9 July 2021, at 12:30am

A multidisciplinary team from Murdoch University is working to convert agricultural wastewater into high-value bioplastics, preventing the pollution of local waterways in the process.

Intensive production in pig, dairy and poultry farms generates significant amounts of effluent that contain high concentrations of pollutants, posing one of the biggest environmental challenges facing producers today.

The wastewater produced in cleaning and washdown facilities on these farms cannot be directly released to the environment. It can be composted or diluted to create a fertilizer - a process that is cost negative overall and can result in excessive nutrient build-up in treated pastures.

An interdisciplinary team of researchers from Murdoch University has come up with a novel solution to the problem. And, it’s led to them being announced as one of eight finalists in the Bridge Hub 2020 Water Challenge Research Stream.

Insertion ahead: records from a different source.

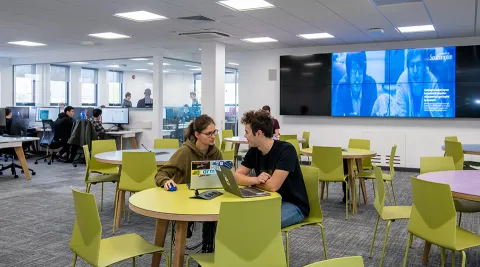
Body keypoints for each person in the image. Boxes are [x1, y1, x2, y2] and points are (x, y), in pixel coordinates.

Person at [155, 114, 222, 253]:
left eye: (214, 132)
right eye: (208, 133)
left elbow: (222, 175)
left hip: (209, 196)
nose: (213, 136)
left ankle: (207, 251)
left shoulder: (216, 153)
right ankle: (187, 226)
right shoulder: (184, 152)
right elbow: (161, 173)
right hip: (185, 199)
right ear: (197, 134)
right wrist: (166, 181)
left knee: (215, 217)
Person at [234, 110, 310, 228]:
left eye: (246, 132)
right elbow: (236, 176)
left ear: (258, 133)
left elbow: (272, 186)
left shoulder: (286, 150)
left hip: (293, 205)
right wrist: (255, 180)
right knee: (239, 218)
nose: (245, 136)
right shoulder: (254, 150)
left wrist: (248, 183)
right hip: (267, 200)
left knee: (261, 225)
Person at [395, 49, 444, 117]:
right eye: (412, 65)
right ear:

Dr Damian Laird (Chemistry & Physics), Associate Professor Navid Moheimani (Environmental & Conservation Sciences) and Professor Parisa Bahri (Energy & Engineering) are developing a unique approach to converting waste from piggeries and dairies into bioplastics.

“The microalgae convert the potentially polluting nitrogen and phosphorus into biomass that can be transformed into biodegradable bioplastics. The process effectively cleans water, sequesters carbon and reduces pollution.

“Ideally, the process transforms the waste disposal process for these industries from a cost centre to making a profit. And the wider environment also wins as the nutrients contained in the waste get recycled, rather than potentially ending up in local waterways and estuaries.”

The 2020 Water Challenge seeks to uncover the best and brightest research and identify innovative ideas and startups that positively impact water sustainability within our agrisystem.

A research winner from Australia and New Zealand will each receive a cash prize of $25,000. Investment services and ideas incubator Blue River Group will invest up to $100,000 into the commercial outcome of the prize winning research from each country.

Finalists take part in a series of workshops on how to hone innovations to attract commercialization partners. The workshops are facilitated by experienced technical innovation teams at Callaghan Innovations (New Zealand) and the Canberra Innovation Network (Australia).

“We’re really interested in finding solutions for primary producers that provide business and environmental benefit their overall operations and that fit into the emerging circular economy”, Dr. Laird said.

“We are really pleased that this idea has resonated with the Water Challenge team, which is really focused on novel solutions to better utilize water resources across all agriculture.”